▸ INSTRUCTIONS FOR THE TASK: Rewrite the records below with each "Note" changed to "Write down" and nothing else altered, leaving out the pictures.

▸ MATERIAL SUPPLIED:
━━━━━━━━━━
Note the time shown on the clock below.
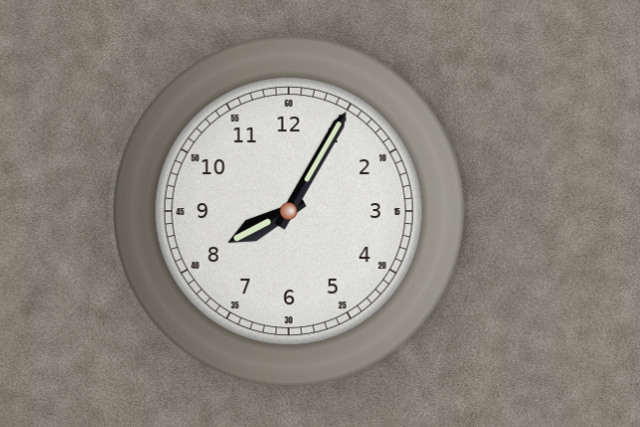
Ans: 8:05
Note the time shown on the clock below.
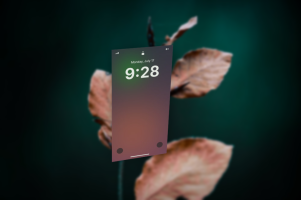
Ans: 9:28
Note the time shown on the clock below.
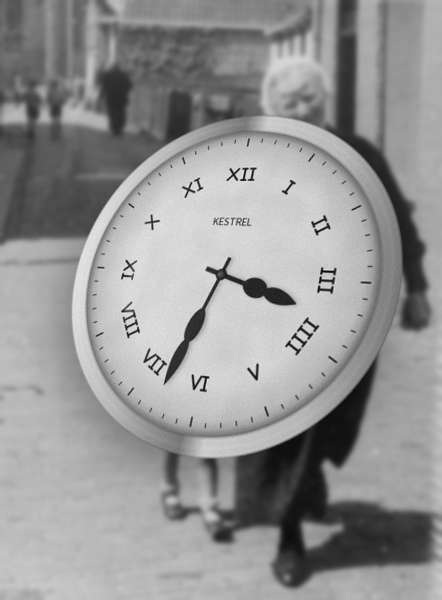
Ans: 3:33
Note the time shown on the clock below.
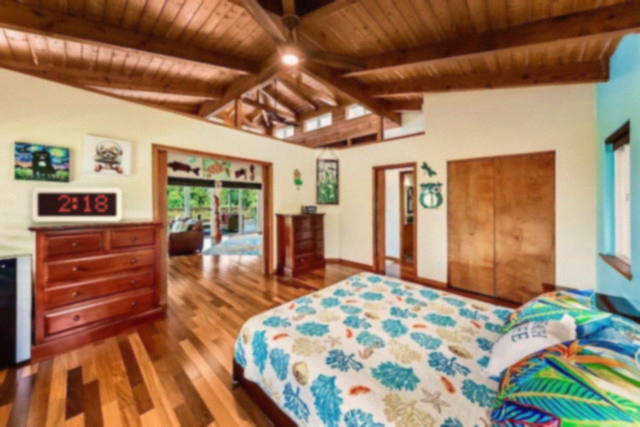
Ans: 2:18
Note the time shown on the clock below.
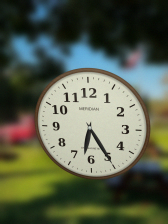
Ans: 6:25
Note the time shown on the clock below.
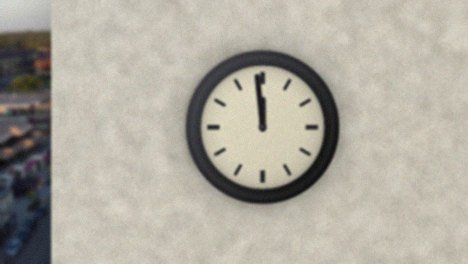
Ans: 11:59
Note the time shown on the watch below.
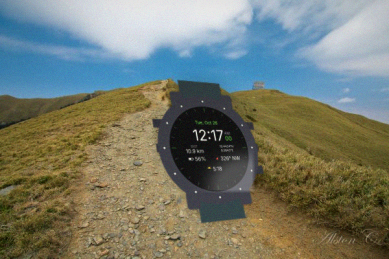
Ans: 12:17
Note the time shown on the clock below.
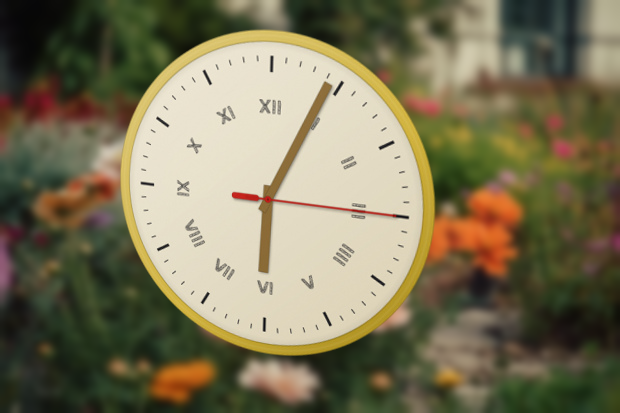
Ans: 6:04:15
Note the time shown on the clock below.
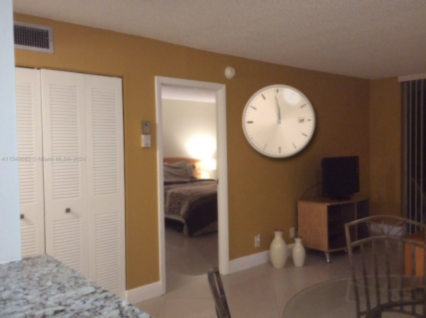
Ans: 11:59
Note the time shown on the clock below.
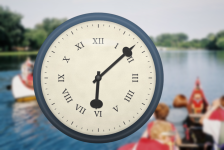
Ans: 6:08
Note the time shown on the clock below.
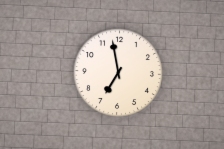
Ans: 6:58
━━━━━━━━━━
▸ ANSWER TO THIS TASK:
Write down the time shown on the clock below.
Ans: 8:05
Write down the time shown on the clock below.
Ans: 9:28
Write down the time shown on the clock below.
Ans: 3:33
Write down the time shown on the clock below.
Ans: 2:18
Write down the time shown on the clock below.
Ans: 6:25
Write down the time shown on the clock below.
Ans: 11:59
Write down the time shown on the watch below.
Ans: 12:17
Write down the time shown on the clock below.
Ans: 6:04:15
Write down the time shown on the clock below.
Ans: 11:59
Write down the time shown on the clock below.
Ans: 6:08
Write down the time shown on the clock below.
Ans: 6:58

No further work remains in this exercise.